[Task item] Would you return, word for word, the lines of the data below from the line with "5: (571, 944)" through the line with "17: (489, 983)", and no others?

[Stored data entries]
· · · · · · ·

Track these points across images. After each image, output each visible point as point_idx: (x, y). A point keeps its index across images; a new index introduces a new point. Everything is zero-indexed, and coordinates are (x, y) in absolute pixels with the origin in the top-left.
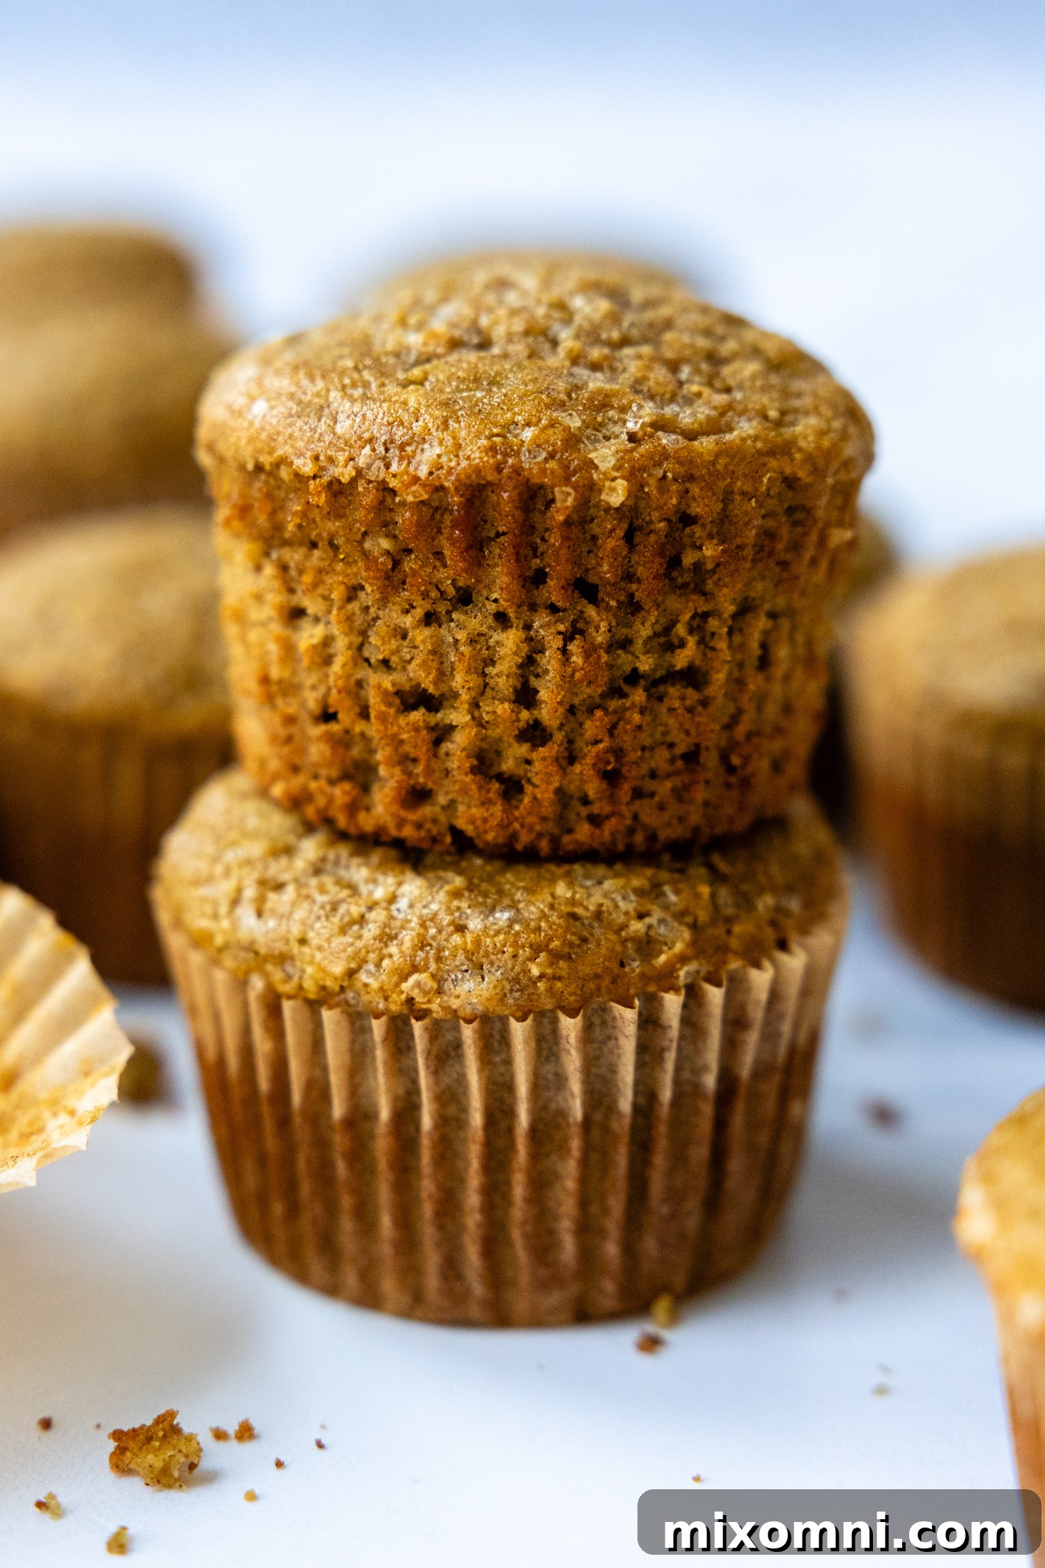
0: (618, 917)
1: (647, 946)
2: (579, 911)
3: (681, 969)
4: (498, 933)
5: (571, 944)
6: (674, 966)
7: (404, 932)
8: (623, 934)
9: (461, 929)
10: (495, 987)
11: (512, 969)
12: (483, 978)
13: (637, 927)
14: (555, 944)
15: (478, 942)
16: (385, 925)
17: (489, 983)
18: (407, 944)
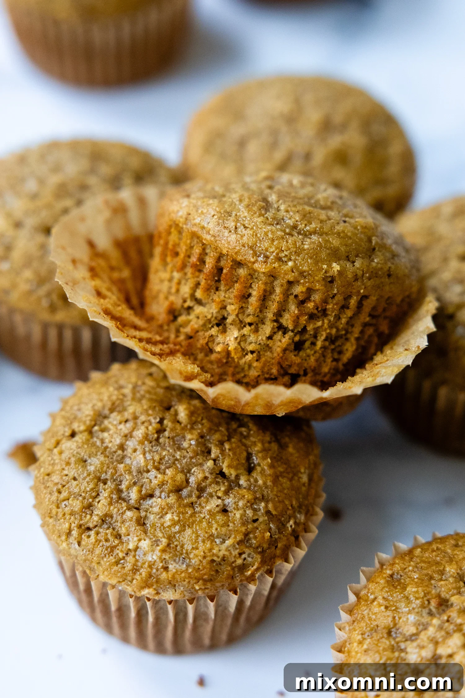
0: (231, 558)
1: (243, 568)
2: (215, 558)
3: (257, 573)
4: (182, 572)
5: (212, 575)
6: (254, 573)
7: (142, 569)
8: (234, 565)
9: (166, 569)
10: (181, 594)
11: (188, 587)
12: (176, 591)
13: (239, 561)
14: (206, 577)
15: (173, 576)
16: (134, 565)
17: (178, 593)
18: (144, 574)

· · · · · · ·

[Task response]
5: (571, 944)
6: (674, 966)
7: (404, 932)
8: (623, 934)
9: (461, 929)
10: (495, 987)
11: (512, 969)
12: (483, 978)
13: (637, 927)
14: (555, 944)
15: (478, 942)
16: (385, 925)
17: (489, 983)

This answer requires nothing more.